This study proposed a YOLOv5-based custom object detection model to detect strawberries in an outdoor environment. The original architecture of the YOLOv5s was modified by replacing the C3 module with the C2f module in the backbone network, which provided a better feature gradient flow. Secondly, the Spatial Pyramid Pooling Fast in the final layer of the backbone network of YOLOv5s was combined with Cross Stage Partial Net to improve the generalization ability over the strawberry dataset in this study. The proposed architecture was named YOLOv5s-Straw. The RGB images dataset of the strawberry canopy with three maturity classes (immature, nearly mature, and mature) was collected in open-field environment and augmented through a series of operations including brightness reduction, brightness increase, and noise adding. To verify the superiority of the proposed method for strawberry detection in open-field environment, four competitive detection models (YOLOv3-tiny, YOLOv5s, YOLOv5s-C2f, and YOLOv8s) were trained, and tested under the same computational environment and compared with YOLOv5s-Straw. The results showed that the highest mean average precision of 80.3% was achieved using the proposed architecture whereas the same was achieved with YOLOv3-tiny, YOLOv5s, YOLOv5s-C2f, and YOLOv8s were 73.4%, 77.8%, 79.8%, 79.3%, respectively. Specifically, the average precision of YOLOv5s-Straw was 82.1% in the immature class, 73.5% in the nearly mature class, and 86.6% in the mature class, which were 2.3% and 3.7%, respectively, higher than that of the latest YOLOv8s. The model included 8.6*10^6 network parameters with an inference speed of 18ms per image while the inference speed of YOLOv8s had a slower inference speed of 21.0ms and heavy parameters of 11.1*10^6, which indicates that the proposed model is fast enough for real time strawberry detection and localization for the robotic picking.
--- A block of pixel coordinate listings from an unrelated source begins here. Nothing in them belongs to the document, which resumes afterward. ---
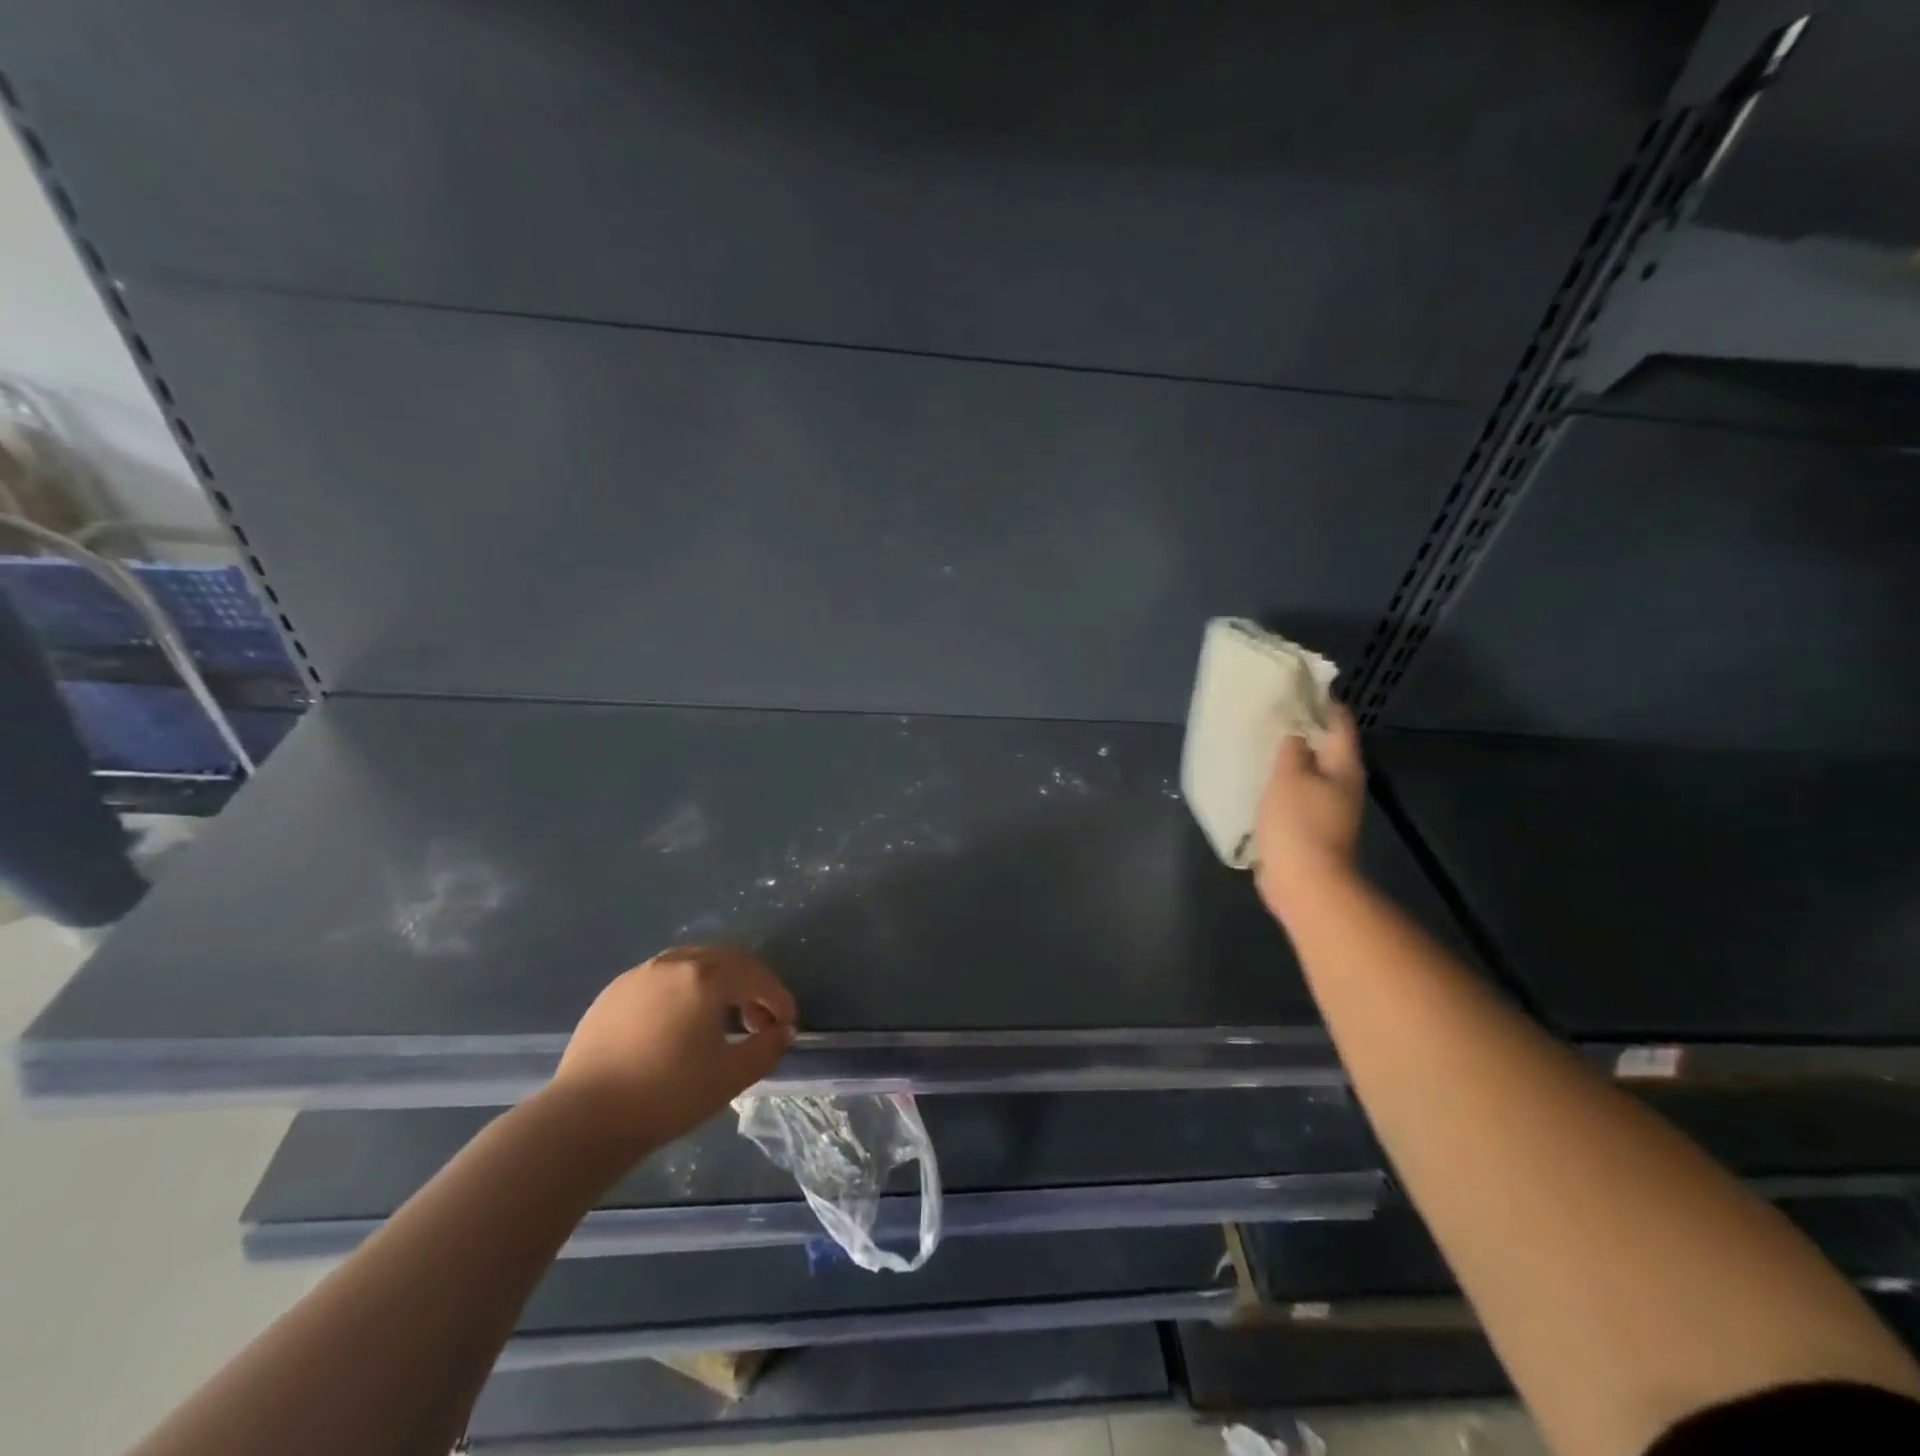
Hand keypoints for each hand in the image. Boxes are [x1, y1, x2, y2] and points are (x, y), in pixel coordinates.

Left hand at [550, 945, 796, 1149]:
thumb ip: (767, 1047)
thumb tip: (783, 1030)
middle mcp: (675, 962)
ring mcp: (640, 974)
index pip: (756, 976)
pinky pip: (663, 979)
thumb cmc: (667, 1095)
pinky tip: (680, 1024)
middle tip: (759, 1021)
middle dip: (751, 986)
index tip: (787, 1024)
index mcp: (706, 975)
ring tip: (721, 1020)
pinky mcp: (614, 991)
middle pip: (727, 960)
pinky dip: (685, 991)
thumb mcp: (731, 1076)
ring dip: (718, 984)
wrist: (583, 1119)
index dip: (779, 998)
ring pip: (693, 964)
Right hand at [1253, 703, 1366, 919]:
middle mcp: (1343, 784)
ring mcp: (1329, 809)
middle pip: (1325, 747)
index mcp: (1344, 766)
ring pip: (1309, 772)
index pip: (1339, 722)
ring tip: (1260, 745)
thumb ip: (1291, 749)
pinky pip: (1297, 796)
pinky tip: (1259, 782)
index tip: (1295, 686)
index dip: (1321, 701)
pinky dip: (1282, 785)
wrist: (1305, 883)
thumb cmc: (1298, 823)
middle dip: (1301, 730)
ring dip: (1289, 759)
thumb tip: (1295, 732)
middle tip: (1270, 714)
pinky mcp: (1311, 828)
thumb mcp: (1289, 776)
翻译：本研究提出一种基于YOLOv5的自定义目标检测模型，用于室外环境中的草莓检测。通过将骨干网络中的C3模块替换为C2f模块，改进了YOLOv5s的原始架构，从而获得更优的特征梯度流。其次，将YOLOv5s骨干网络末层的空间金字塔池化快速模块与跨阶段局部网络相结合，提升了模型在本研究草莓数据集上的泛化能力。该架构被命名为YOLOv5s-Straw。本研究在开放农田环境中采集了包含三种成熟度等级（未成熟、近成熟和成熟）的草莓冠层RGB图像数据集，并通过降低亮度、增加亮度和添加噪声等一系列操作进行数据增强。为验证所提方法在开放农田环境下草莓检测的优越性，在相同计算环境下训练并测试了四种竞争性检测模型（YOLOv3-tiny、YOLOv5s、YOLOv5s-C2f和YOLOv8s），并与YOLOv5s-Straw进行对比。结果表明，采用所提架构实现了80.3%的最高平均精度均值，而YOLOv3-tiny、YOLOv5s、YOLOv5s-C2f和YOLOv8s的对应值分别为73.4%、77.8%、79.8%和79.3%。具体而言，YOLOv5s-Straw在未成熟、近成熟和成熟类别上的平均精度分别为82.1%、73.5%和86.6%，比最新YOLOv8s分别高出2.3%和3.7%。该模型包含8.6×10^6个网络参数，每张图像推理速度为18ms，而YOLOv8s的推理速度较慢（21.0ms）且参数较重（11.1×10^6），表明所提模型足以满足机器人采摘场景下草莓实时检测与定位的需求。